La cour relève enfin que la société n'a pas produit dans ces pièces le rapport du laboratoire inter-régional de chimie de la CRAM NORD-PICARDIE relatif à une intervention du 12/02/1992 et que la mise en place et l'application du décret du 10 avril 1997 n'a pas été particulièrement rapide ni effective alors même que la problématique des maladies professionnelles liées aux multiples poussières des résidus inhalés était connue depuis nombreuses années.
Au regard de l'ensemble de ces éléments, la société ne peut soutenir ne pas avoir eu connaissance des risques auquel été exposés ses salariés. Les établissements [7] avaient donc conscience du danger auquel était exposé M. [Z] et ses collègues de travail.
Sur la mise en 'uvres des mesures nécessaires
M. [Z] indique que la société concluante n'aurait pris aucune mesure de prévention et aucun aménagement de poste, ce qui aurait engendré sa maladie professionnelle.
Des rapports de mesures de l'empoussièrement des ateliers ont été prises en 1982, 12 février 1992, en 1997 et le 10 février 2005 mettaient à chaque fois en évidence le dépassement de la VME.
Ces rapports d'empoussièrement sont évoqués dans le cadre des lettres d'observations de l'inspecteur du travail mais aussi dans le cadre des comptes rendus du CHSCT. (1982,1992, 1998)

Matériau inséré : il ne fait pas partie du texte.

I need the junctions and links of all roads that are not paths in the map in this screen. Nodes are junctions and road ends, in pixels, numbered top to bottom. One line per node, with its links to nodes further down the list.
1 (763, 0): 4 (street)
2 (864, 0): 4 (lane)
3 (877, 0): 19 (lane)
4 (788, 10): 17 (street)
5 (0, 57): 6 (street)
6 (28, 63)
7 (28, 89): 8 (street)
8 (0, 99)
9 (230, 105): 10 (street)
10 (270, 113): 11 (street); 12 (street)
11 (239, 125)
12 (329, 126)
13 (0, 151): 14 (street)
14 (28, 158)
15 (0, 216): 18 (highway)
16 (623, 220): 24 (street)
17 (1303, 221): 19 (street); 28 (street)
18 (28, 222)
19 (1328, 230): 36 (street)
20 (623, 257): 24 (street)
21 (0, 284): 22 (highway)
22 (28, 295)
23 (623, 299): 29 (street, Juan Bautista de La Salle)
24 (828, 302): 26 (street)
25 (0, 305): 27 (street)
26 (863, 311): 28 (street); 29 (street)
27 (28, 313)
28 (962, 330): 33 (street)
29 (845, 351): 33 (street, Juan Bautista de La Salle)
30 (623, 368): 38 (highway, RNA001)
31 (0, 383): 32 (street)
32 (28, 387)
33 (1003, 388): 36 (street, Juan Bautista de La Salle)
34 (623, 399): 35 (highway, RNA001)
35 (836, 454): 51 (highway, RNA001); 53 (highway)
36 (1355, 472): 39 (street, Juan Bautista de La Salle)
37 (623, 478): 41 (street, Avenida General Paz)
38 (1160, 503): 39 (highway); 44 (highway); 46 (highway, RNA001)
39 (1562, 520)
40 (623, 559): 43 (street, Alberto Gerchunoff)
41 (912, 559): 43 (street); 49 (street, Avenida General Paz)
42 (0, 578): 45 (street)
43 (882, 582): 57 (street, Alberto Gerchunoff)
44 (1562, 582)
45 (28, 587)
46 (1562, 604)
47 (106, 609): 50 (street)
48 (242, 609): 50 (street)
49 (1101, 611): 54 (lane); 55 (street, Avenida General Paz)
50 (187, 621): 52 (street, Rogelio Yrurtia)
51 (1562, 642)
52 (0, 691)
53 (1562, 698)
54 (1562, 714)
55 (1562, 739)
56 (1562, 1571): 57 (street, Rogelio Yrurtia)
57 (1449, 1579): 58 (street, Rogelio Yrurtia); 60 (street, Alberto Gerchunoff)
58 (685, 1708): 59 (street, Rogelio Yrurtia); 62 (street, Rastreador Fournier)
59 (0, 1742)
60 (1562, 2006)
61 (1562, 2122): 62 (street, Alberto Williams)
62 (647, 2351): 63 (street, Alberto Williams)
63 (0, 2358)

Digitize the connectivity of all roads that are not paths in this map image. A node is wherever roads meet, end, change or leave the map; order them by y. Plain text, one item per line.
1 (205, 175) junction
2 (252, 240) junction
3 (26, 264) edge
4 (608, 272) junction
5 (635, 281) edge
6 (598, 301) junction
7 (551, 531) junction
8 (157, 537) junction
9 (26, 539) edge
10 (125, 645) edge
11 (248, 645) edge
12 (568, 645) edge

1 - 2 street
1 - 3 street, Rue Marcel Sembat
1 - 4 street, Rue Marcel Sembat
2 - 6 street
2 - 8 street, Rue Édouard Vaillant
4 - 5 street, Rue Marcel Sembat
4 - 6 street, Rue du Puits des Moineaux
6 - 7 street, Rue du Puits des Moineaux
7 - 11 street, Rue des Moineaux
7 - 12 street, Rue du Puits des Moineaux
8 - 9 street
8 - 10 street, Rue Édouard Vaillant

La cour observe que l'ensemble des pièces produites démontre que l'empoussièrement des ateliers a été supérieur aux normes recommandées puis rendues obligatoires du début des années 80 à l'année 2005. Si des systèmes de ventilation et de protections individuelles ont été mis en 'uvre, il n'y a pas eu de réelle prise en charge de cette problématique dans l'entreprise alors même que les maladies professionnelles dues à la Silicose ont été répertoriées dès 1950 (Décret n° 50-1289 du 16 octobre 1950 concernant les mesures particulières de prévention médicale de la silicose professionnelle (tous secteurs).
La cour considère qu'au regard l'activité particulière de certaines zones de l'entreprise(broyage) il y avait lieu de prévoir des mesures de ventilations effectives. Les différents rapports produits montrent que cette problématique est restée longtemps sous-évaluée dans l'entreprise et sans réelle prise en compte en dépit du rapport de 1992. La société ne justifie pas d'une réflexion ou d'une réalisation technique permettant d'établir une réelle prise en compte du problème.
Dans ces conditions, les premiers juges ont fait une juste appréciation je de la cause et qu'il y a lieu de confirmer le jugement déféré
Sur l'article 700 du code de procédure sociale :
Il serait inéquitable de laisser à la charge de M. [Z] l'ensemble des frais irrépétibles exposés en première instance et en appel.
Les [7] seront condamnés à lui verser une somme de 1500 euros au titre des frais irrépétibles exposés en appel.
Le surplus des demandes faites à ce titre sera rejeté.
Les établissements [7] qui succombent en leurs prétentions, seront déboutés de leur demande fondée sur l'article 700 du code de procédure civile, et condamnés au paiement des dépens conformément aux dispositions de l'article 696 du code de procédure civile.
Par ces motifs
La cour, statuant par un arrêt rendu par mise à disposition au greffe, contradictoire, en dernier ressort,
Confirme le jugement déféré en toutes ses dispositions critiquées,
Condamne [7] aux dépens,
Les condamne à payer à M. [Z] la somme de 1500 euros sur le fondement de l'article 700 du code de procédure civile,
La condamne à payer à M. [Z] la somme de 800 euros sur le fondement de l'article 700 du code de procédure civile.